The OpenStack cloud platform has been given a boost with the announcement that Google has become a corporate sponsor of the OpenStack Foundation.
Google said that it will work closely with other members of the OpenStack community to bring its expertise in containers and container management to OpenStack.
Google’s move was trumpeted by the OpenStack Foundation, and the organisation’s chief operating officer, Mark Collier, said that it underscored Google’s commitment to open source and open cloud technologies.
“Few companies understand cloud-native apps at scale like Google, so I expect big things as Google developers contribute to OpenStack projects like Magnum,” he wrote on the OpenStack blog.
“OpenStack’s Magnum project directly integrates with Kubernetes, the open-source project Google introduced in June 2014, enabling new cloud native apps to run alongside traditional enterprise workloads on a single platform.”
Google’s endorsement can thus be seen as significant, even though the company is joining the Foundation as a corporate sponsor rather than a gold or platinum member.
Platinum members include firms such as IBM, HP, Rackspace, Intel and Red Hat, which collectively provide a significant portion of the organisation’s funding.
The OpenStack Foundation was formed in 2011 as an independent body to oversee development of the open source platform, removing it from the control of any one IT vendor, such as Rackspace, one of the original developers of the technology.
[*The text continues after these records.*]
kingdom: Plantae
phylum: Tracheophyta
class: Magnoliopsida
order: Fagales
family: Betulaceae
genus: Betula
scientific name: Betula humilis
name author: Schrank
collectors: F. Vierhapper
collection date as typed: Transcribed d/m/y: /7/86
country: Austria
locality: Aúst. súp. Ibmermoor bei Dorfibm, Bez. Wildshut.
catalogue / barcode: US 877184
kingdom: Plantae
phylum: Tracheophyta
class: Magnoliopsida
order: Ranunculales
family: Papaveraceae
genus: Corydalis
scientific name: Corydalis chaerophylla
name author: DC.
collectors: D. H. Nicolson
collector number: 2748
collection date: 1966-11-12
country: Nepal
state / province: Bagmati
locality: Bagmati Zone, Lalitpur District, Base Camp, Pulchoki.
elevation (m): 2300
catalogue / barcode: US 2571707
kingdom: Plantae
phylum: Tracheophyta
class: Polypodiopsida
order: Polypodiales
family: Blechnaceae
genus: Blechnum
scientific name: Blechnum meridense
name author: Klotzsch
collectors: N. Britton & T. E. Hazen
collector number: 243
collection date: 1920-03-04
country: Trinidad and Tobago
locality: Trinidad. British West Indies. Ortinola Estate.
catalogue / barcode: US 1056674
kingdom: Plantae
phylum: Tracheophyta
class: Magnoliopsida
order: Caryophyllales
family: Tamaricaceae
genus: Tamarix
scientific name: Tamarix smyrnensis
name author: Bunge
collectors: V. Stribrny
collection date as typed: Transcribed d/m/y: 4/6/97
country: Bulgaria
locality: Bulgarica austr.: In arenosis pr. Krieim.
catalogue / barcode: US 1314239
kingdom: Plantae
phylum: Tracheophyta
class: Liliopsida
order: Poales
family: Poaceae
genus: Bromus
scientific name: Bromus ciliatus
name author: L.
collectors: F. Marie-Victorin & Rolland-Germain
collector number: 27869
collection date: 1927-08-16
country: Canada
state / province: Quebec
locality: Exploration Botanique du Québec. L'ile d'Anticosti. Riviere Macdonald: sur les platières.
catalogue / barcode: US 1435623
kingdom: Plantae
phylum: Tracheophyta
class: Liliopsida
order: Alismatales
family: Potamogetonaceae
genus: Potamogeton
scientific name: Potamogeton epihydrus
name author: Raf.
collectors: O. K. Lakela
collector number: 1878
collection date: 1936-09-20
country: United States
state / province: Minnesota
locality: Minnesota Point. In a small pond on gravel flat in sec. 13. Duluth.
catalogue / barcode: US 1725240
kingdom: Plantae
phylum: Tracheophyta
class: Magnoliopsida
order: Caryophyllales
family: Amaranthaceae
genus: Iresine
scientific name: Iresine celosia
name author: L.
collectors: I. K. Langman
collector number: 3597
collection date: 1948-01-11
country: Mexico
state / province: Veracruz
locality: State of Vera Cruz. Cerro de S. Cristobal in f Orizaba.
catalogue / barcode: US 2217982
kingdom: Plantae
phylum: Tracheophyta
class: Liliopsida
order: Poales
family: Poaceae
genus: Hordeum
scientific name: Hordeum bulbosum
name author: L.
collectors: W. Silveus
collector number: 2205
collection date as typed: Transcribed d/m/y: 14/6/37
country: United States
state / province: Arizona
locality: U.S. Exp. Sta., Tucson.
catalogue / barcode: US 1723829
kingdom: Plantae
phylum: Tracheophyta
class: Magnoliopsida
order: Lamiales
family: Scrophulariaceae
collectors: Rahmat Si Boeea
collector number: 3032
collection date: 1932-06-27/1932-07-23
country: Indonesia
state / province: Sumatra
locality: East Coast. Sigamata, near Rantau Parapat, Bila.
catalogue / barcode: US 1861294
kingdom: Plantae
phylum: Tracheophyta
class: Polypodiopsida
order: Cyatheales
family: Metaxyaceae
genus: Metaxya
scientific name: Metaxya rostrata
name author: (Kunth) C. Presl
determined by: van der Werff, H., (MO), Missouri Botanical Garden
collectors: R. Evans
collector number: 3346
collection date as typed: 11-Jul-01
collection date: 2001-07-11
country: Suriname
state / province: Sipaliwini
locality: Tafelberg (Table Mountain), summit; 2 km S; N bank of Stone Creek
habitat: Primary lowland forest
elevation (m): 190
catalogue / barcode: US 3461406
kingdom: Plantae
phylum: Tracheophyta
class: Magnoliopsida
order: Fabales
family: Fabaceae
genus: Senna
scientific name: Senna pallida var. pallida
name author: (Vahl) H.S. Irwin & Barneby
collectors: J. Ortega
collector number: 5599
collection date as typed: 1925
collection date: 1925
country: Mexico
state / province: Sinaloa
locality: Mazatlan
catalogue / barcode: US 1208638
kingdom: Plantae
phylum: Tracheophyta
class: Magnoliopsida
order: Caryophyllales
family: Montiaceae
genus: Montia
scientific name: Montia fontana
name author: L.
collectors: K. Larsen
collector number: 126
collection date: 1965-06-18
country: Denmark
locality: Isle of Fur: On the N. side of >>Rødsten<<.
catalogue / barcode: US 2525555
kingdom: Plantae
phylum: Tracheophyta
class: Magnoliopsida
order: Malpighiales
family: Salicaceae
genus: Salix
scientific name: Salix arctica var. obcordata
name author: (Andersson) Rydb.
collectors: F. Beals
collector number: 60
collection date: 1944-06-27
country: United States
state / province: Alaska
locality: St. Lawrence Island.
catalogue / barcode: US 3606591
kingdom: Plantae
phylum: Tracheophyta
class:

“We’re excited to add our expertise in container-oriented computing to one of the most widely adopted private cloud stacks, while improving interoperability between private and public clouds,” said Craig McLuckie, product manager at Google.
“We will be working over the coming months with the community to integrate Kubernetes, as well as complementary container technologies, to create a stronger hybrid cloud.”
However, Google was already engaging with the OpenStack community before this week’s announcement.
The firm’s cloud solutions architect, Sandeep Parikh, demonstrated at the last OpenStack Summit in Vancouver how Google is enabling orchestration across clouds using Kubernetes, its tool for managing workloads distributed across multiple containers.
At the same summit, Rackspace showed off Magnum, a new OpenStack project designed to enable cloud operators to deliver containers as a service on OpenStack-based infrastructure.
This will not compete with standards like Docker or Kubernetes, but integrate with them to orchestrate container deployments, Rackspace said at the time.
This boosts the strength of OpenStack which, as an open-source project, is being developed by the same people who use it to meet their IT requirements. The platform integrates with third-party technologies, rather than trying to replace them, a point driven home by Collier.
“The value proposition for [users] is that OpenStack can provide a single control plane across all of their infrastructure, which will include VMware, KVM and containerised workloads,” he said.
“OpenStack gives them a solid platform to explore new and compelling technologies as they emerge, and I know they’ll be even more confident in that path knowing that Google has joined our mission to make OpenStack the platform for containerised workloads.”